## DESCRIPTION OF THE TASK
Can you edit the lines from the start of the records through the line holding "profesor Otto Wichterle (vynál", inclusive, so that "Programme" becomes "Formule" and nothing else changes? Give only those lines back, without the pictures.

## DATA
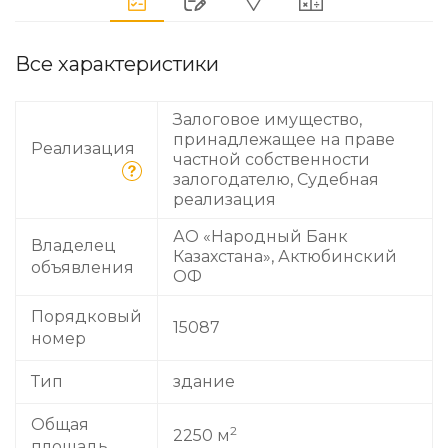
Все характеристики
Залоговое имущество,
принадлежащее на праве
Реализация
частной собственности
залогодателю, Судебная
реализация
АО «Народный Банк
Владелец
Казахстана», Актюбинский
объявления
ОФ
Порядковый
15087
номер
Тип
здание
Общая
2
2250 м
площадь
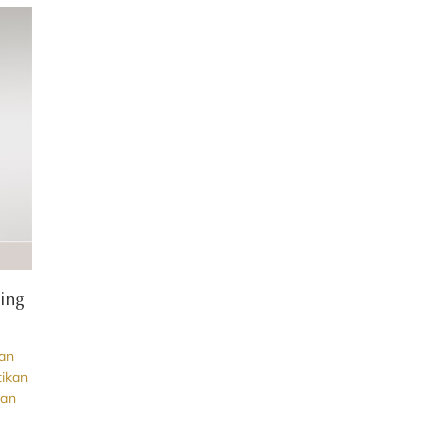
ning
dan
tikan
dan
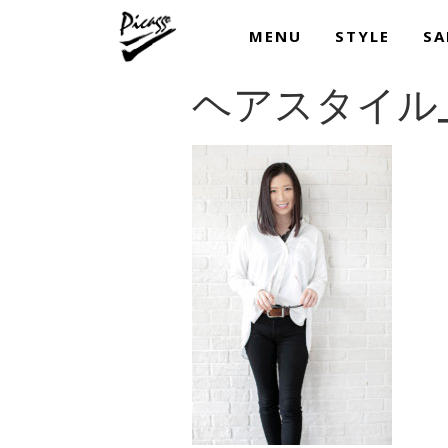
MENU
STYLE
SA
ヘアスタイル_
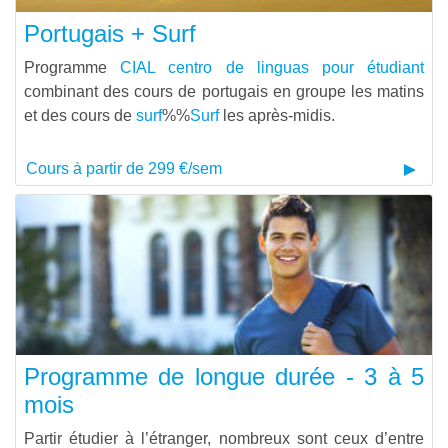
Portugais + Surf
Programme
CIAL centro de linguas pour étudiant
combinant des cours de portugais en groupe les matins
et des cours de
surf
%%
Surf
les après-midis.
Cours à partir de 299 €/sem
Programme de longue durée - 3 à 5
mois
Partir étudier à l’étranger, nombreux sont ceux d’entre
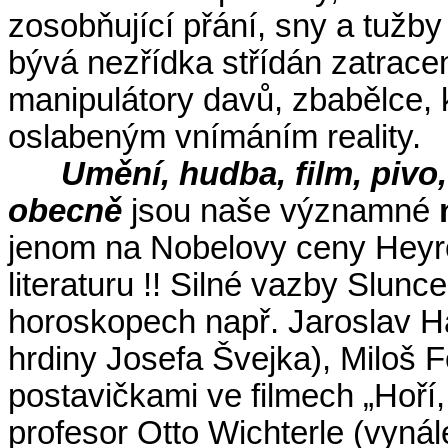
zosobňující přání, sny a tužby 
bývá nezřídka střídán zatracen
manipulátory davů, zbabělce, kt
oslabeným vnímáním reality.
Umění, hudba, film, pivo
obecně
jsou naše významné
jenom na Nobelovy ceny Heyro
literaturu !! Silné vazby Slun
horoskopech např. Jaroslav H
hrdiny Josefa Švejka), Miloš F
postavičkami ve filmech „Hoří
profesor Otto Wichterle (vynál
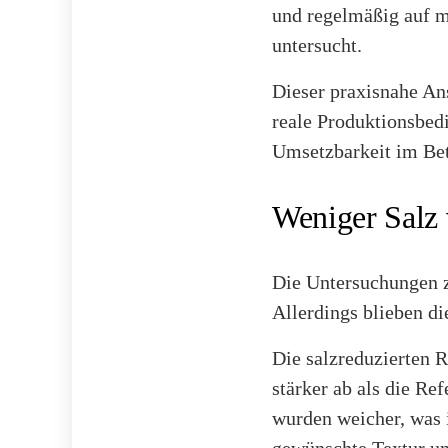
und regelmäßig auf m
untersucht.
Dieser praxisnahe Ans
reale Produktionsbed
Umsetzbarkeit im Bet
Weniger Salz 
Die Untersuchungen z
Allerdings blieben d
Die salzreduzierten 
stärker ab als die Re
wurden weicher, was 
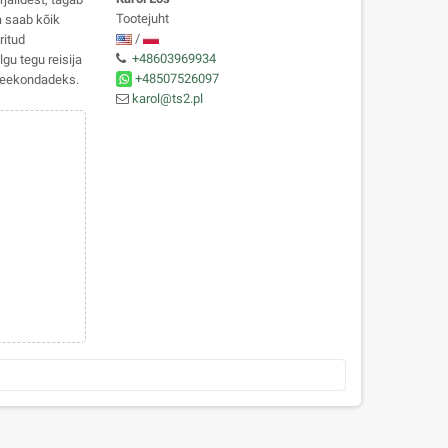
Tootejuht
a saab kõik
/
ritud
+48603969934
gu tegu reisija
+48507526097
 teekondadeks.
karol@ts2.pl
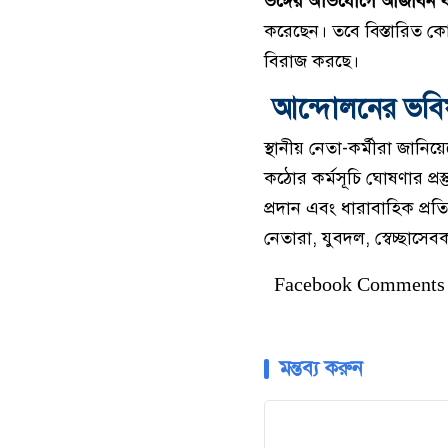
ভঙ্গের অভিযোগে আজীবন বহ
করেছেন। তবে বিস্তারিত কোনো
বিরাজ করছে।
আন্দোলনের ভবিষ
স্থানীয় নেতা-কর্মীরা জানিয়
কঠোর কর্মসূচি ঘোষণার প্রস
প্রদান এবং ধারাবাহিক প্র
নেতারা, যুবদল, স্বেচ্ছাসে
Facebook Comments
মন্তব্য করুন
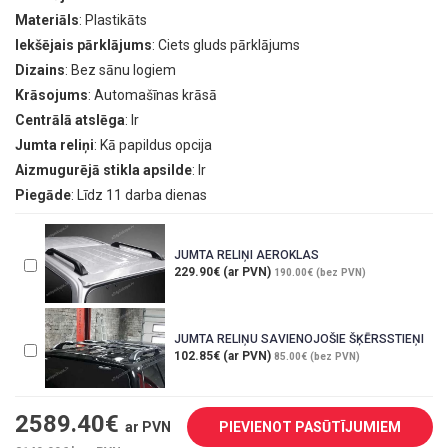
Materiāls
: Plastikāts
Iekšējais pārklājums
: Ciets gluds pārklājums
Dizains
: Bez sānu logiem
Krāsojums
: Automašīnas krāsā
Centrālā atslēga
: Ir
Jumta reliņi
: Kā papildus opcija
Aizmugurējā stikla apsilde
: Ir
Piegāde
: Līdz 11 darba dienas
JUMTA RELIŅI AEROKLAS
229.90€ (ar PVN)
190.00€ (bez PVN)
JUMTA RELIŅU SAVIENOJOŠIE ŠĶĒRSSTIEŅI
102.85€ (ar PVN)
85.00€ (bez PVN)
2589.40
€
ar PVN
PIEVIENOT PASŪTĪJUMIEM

## WORKED SOLUTION
Все характеристики
Залоговое имущество,
принадлежащее на праве
Реализация
частной собственности
залогодателю, Судебная
реализация
АО «Народный Банк
Владелец
Казахстана», Актюбинский
объявления
ОФ
Порядковый
15087
номер
Тип
здание
Общая
2
2250 м
площадь
ning
dan
tikan
dan
MENU
STYLE
SA
ヘアスタイル_
Portugais + Surf
Formule
CIAL centro de linguas pour étudiant
combinant des cours de portugais en groupe les matins
et des cours de
surf
%%
Surf
les après-midis.
Cours à partir de 299 €/sem
Formule de longue durée - 3 à 5
mois
Partir étudier à l’étranger, nombreux sont ceux d’entre
zosobňující přání, sny a tužby 
bývá nezřídka střídán zatracen
manipulátory davů, zbabělce, kt
oslabeným vnímáním reality.
Umění, hudba, film, pivo
obecně
jsou naše významné
jenom na Nobelovy ceny Heyro
literaturu !! Silné vazby Slun
horoskopech např. Jaroslav H
hrdiny Josefa Švejka), Miloš F
postavičkami ve filmech „Hoří
profesor Otto Wichterle (vynál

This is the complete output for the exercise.